To create a successful synthetic antibody, scientists must first figure out how that attachment will take place. Because proteins have lumpy 3D structures with numerous folds, they can cling together in millions of different ways, making selecting the optimal protein complex from the nearly infinite alternatives exceedingly time-consuming.

To speed up the process, MIT researchers developed a machine-learning model that can predict the complex formed when two proteins join together.

Their method is between 80 and 500 times faster than current software methods, and it frequently predicts protein structures that are closer to experimentally observed structures.

This method could aid scientists in better understanding some biological processes involving protein interactions, such as DNA replication and repair, as well as accelerate the development of new treatments.

Equidock, the model built by the researchers, focuses on rigid body docking, which occurs when two proteins join in 3D space by rotating or translating, but their forms do not squeeze or flex.

The model takes the three-dimensional structures of two proteins and turns them into three-dimensional graphs that the neural network can process. Proteins are made up of chains of amino acids, each of which is represented in the network by a node.

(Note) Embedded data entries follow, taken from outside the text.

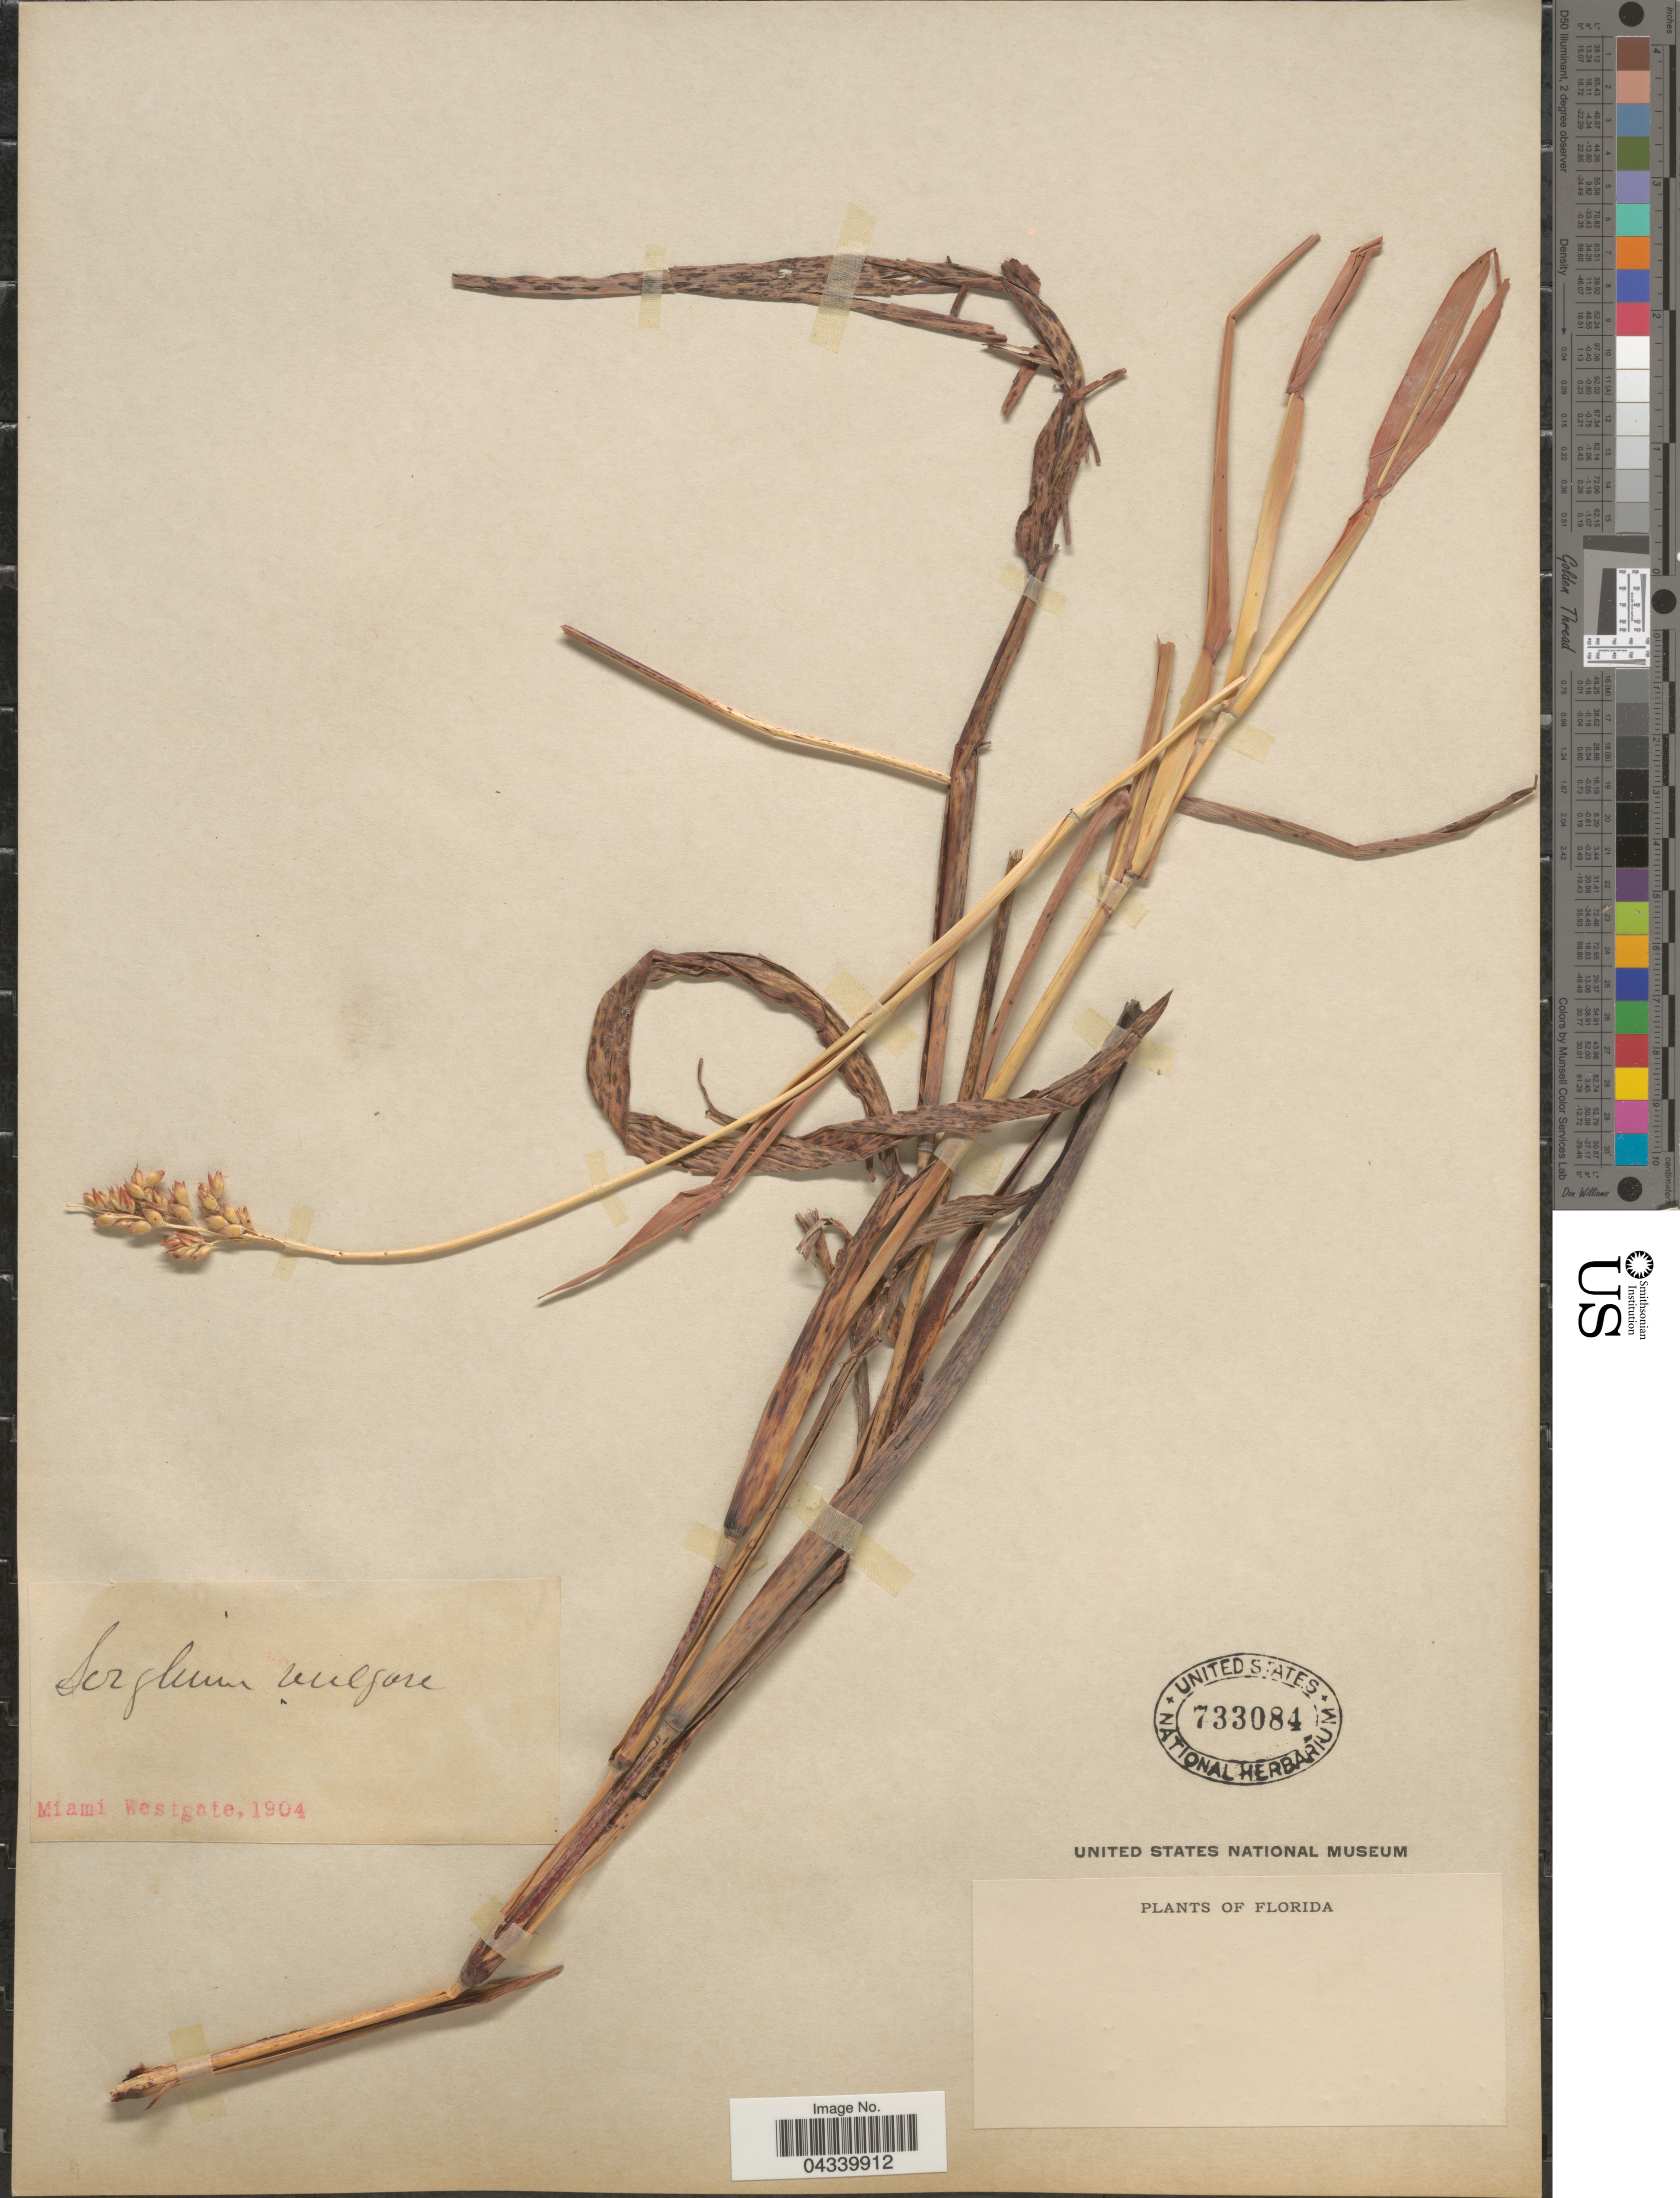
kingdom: Plantae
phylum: Tracheophyta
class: Liliopsida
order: Poales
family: Poaceae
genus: Sorghum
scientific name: Sorghum bicolor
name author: (L.) Moench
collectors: -. Westgate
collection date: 1904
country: United States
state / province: Florida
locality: Miami.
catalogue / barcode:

Geometric information was added into the model so that it understands how objects change when rotated or translated in 3D space. The model also includes mathematical information to ensure that proteins always connect in the same way, regardless of their location in 3D space. This is how proteins interact with one other in the human body.

The machine-learning algorithm uses this knowledge to identify binding-pocket locations, or atoms of the two proteins that are most likely to interact and create chemical reactions. The points are then used to join the two proteins into a complex.

Overcoming the shortage of training data was one of the most difficult aspects of developing this model. Because there is so little experimental 3D data for proteins, Ganea emphasises the importance of incorporating geometric knowledge into Equidock. The model might pick up erroneous correlations in the dataset if such geometric limitations aren't in place.

Hours vs. seconds

The researchers tested the model against four software approaches after it had been trained. After only one to five seconds, Equidock can anticipate the final protein complex. All of the baselines took a lengthy time, ranging from ten minutes to an hour or more.

Equidock was typically comparable to the baselines in quality metrics, which calculate how well the predicted protein complex matches the real protein complex, but it occasionally underperformed them.

Equidock will be improved in the future so that it can predict flexible protein docking. The largest problem is a shortage of training data, therefore researchers are striving to create synthetic data that they can use to improve the model.